Usted compró su pavo de Acción de Gracias, lo descongeló diligentemente con unos días de anticipación, lo puso en salmuera, lo secó, lo frotó con mantequilla, metió algunas hierbas frescas dentro de la cavidad y lo colocó cómodamente en su bandeja para asar. ¡Entra en el horno precalentado! Aproximadamente a la mitad del proceso de cocción, comienza a oler el aroma inconfundible del Día de Acción de Gracias: jugos mantecosos de pavo con hierbas que burbujean en el horno. Es hora de encontrar su fiel baster de pavo, que inevitablemente no se ha utilizado desde el último Día de Acción de Gracias. (Sugerencia: está metido hasta el fondo en la parte posterior de su cajón de cubiertos, encajado entre su prensa de ajo sin usar y esos tenedores de fondue).
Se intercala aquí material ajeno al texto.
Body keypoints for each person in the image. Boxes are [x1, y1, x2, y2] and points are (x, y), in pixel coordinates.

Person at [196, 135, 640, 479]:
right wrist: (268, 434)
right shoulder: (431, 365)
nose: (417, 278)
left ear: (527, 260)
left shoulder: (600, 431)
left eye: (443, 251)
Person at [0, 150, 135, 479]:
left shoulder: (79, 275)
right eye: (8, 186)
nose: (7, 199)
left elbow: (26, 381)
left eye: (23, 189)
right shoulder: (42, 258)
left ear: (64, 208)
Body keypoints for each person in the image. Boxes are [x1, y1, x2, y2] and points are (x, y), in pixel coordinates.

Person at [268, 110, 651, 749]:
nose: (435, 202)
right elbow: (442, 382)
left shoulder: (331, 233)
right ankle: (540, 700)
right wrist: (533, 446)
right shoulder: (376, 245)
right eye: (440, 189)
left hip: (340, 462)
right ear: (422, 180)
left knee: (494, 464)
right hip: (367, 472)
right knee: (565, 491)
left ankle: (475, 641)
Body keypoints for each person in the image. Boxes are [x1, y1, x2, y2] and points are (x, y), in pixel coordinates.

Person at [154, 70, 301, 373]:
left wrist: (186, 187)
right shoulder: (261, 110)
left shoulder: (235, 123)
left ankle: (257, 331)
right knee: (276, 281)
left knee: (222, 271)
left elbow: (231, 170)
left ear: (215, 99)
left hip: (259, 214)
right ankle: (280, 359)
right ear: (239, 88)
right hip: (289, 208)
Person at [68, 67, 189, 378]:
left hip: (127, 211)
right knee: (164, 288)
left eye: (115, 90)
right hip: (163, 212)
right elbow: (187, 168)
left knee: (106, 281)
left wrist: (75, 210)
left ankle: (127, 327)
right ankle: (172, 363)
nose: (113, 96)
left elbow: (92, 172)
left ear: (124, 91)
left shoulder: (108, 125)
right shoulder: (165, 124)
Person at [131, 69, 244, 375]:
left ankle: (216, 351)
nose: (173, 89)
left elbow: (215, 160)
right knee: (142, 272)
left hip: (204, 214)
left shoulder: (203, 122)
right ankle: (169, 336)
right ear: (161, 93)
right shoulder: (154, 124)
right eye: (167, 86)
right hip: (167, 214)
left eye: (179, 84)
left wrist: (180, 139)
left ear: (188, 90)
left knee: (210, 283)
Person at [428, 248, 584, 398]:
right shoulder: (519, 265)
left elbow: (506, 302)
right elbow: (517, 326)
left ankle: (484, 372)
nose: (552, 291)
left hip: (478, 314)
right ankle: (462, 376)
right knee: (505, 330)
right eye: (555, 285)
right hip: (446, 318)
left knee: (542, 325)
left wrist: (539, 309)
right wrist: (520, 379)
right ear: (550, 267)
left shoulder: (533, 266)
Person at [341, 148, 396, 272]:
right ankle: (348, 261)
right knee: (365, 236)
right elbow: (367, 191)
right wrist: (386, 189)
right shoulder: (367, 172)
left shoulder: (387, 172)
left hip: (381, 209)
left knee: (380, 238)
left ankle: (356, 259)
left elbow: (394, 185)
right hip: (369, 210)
Después de tanto planificar y cocinar cuidadosamente, aquí es donde te equivocas. Lo sé, tu madre siempre roció su pavo, al igual que su madre y su madre antes de eso, desde el primer Día de Acción de Gracias. Incluso antes de que sirvieran pastel de calabaza. Pero estoy aquí para romper el ciclo. En el mejor de los casos, rociar es una pérdida innecesaria de tiempo y energía. En el peor de los casos, podría ralentizar el proceso de cocción. O quemar tus nudillos en la puerta del horno.

Un pavo perfecto para el Día de Acción de Gracias tiene una carne tierna y jugosa y una piel dorada y crujiente. Rociar o verter jugos calientes de sartén sobre el pavo agrega humedad a la piel, lo que evita que se dore bien. Untar tampoco añade sabor a la carne. Los jugos por lo general salen directamente del ave y regresan a la bandeja para asar. Y cada vez que abre la puerta del horno, que es a menudo para los fanáticos obsesivos, deja escapar el calor, lo que reduce la temperatura del horno y puede afectar el tiempo total de cocción. Como sabe cualquier anfitrión experimentado de Acción de Gracias, el tiempo lo es todo en esta festividad centrada en la comida. Nadie quiere sentarse a cenar pavo a las 9 pm porque el pájaro tardó demasiado en cocinarse.



Este año, resista la tentación de hilvanar. Hay muchas otras tareas de cocina para mantener las manos ocupadas. Pique un poco de apio para nuestro mejor aderezo de pan de maíz, bata un poco de crema espesa para el pastel de manzana o oblíguese a sentarse con una copa de vino y disfrutar de ese aroma de pavo celestial.